Quarantine Weight Loss Tips

We’ve taken to eating more during Covid-19, and as a consequence many of us have put weight on. Here are a few easy tips to help you stay within your target weight range especially during Covid-19 quarantine. You may find some of these suggestions promote weight loss, during any future lockdowns.

Stay hydrated

When it comes to weight loss, what you drink is just as important as what you eat. Soda, sweet tea, and sports drinks are typically full of added sugar and these drinks not only raise your calorie intake, but also your risk of weight gain.

On the other hand, drinking lots of water can help you feel full, thereby decreasing your daily calorie intake. For example, a study in 24 older adults with excess weight and obesity, showed that drinking 16.9 ounces (500 ml) of water before breakfast reduced the number of calories eaten by 13% at that meal.

Fit in some physical activity

While going to the gym may not everyone’s cup of tea there are lots of other ways to take physical exercise. You can go for a brisk walk round your neighbourhood, do some bodyweight exercises like push-ups, or find a simple home workout routine online. Yoga, aerobics, and Pilates are a few exercises that you can do almost anywhere with minimal or no equipment.

These activities not only burn extra calories to counter-act any weight gain, but also help manage stress and anxiety.

Eat healthy foods

Eating healthy is much easier when you have a fridge full of nutritious produce like fresh fruits and vegetables. When you continue to eat junk foods like chips, cookies and regular take outs, they may increase your risk of overeating. When you go grocery shopping, try and stick to buying fresh fruits, vegetables, whole grains, and legumes.

Cook at home

Cooking is a great way to improve your diet quality, while experimenting with new foods and flavours. Plus, cooking at home puts you in control of what you’re putting on your plate, making it easy to incorporate more high-quality foods.

A large study of almost 12,000, people associated eating home-cooked meals more often with better overall diet quality. What’s more, those who ate more than 5 home-cooked meals per week were 28% less likely to carry excess weight and 24% less likely to have compared with those who ate home-cooked meals, fewer than 3 times per week.

While it’s fine to order a take-out or eat at a restaurant on occasion, we can all try finding a few new recipes to prepare at home each week.

Stick to a routine

While we’re living through this unprecedented pandemic, it can be easy to give up on our daily routine. Yet, establishing a schedule and sticking to it is a great way to build healthy habits while creating a sense of normalcy.

Try setting times to wake up and go to bed getting dressed even if you’re working from home, and taking regular breaks throughout the day. You can also try planning out your meals for the week. Studies link meal planning to improved diet quality, increased food variety, and an average body weight.

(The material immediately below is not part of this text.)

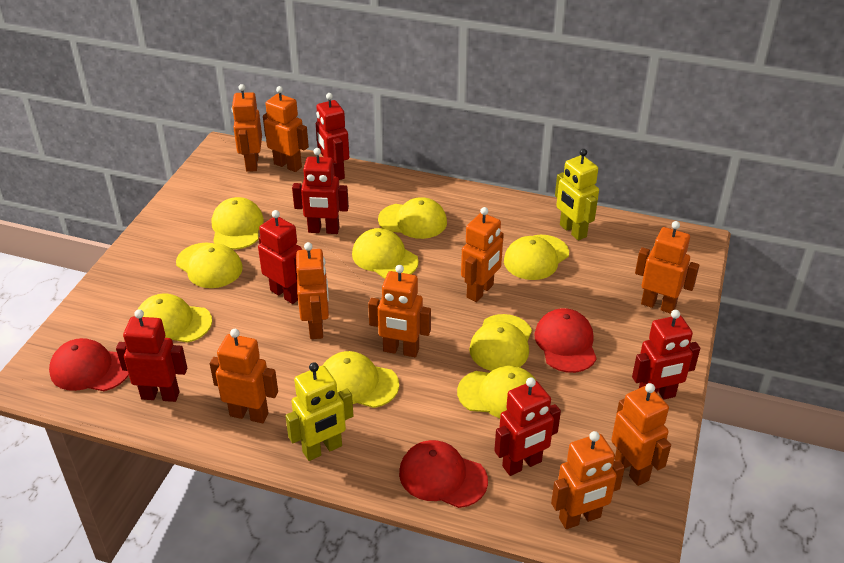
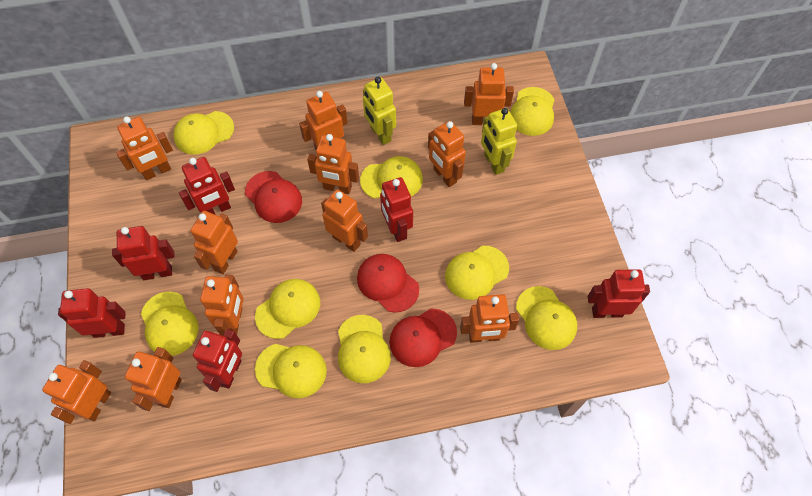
orange robot: 9 -> 11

Creating a routine can also ensure that you’re able to exercise consistently, which can help promote weight loss.


Drinking lots of water, exercising regularly, choosing healthy foods, and sticking to a routine are all great tips to help weigh loss during and after quarantine or self-isolation.

Source: https://www.healthline.com

13 Nov, 2021

2 thoughts on “Quarantine Weight Loss Tips

  1. This is all good Ilana. I’m sure most of us have gotten more sedentary during the pandemic, so anything which helps offset the extra ‘love handles’ is a good thing.

    1. Quarantine has been the worst time for any self-control around food. I have heard so many people complain about weight gain.

      But now the country is back open and gyms are busier than ever. I once read that it’s not always about exercising, it’s about moving out of your chair and think that very much is the key.

      It is important to remember to get up and move from your chair. It’s easy to sit and sit and sit.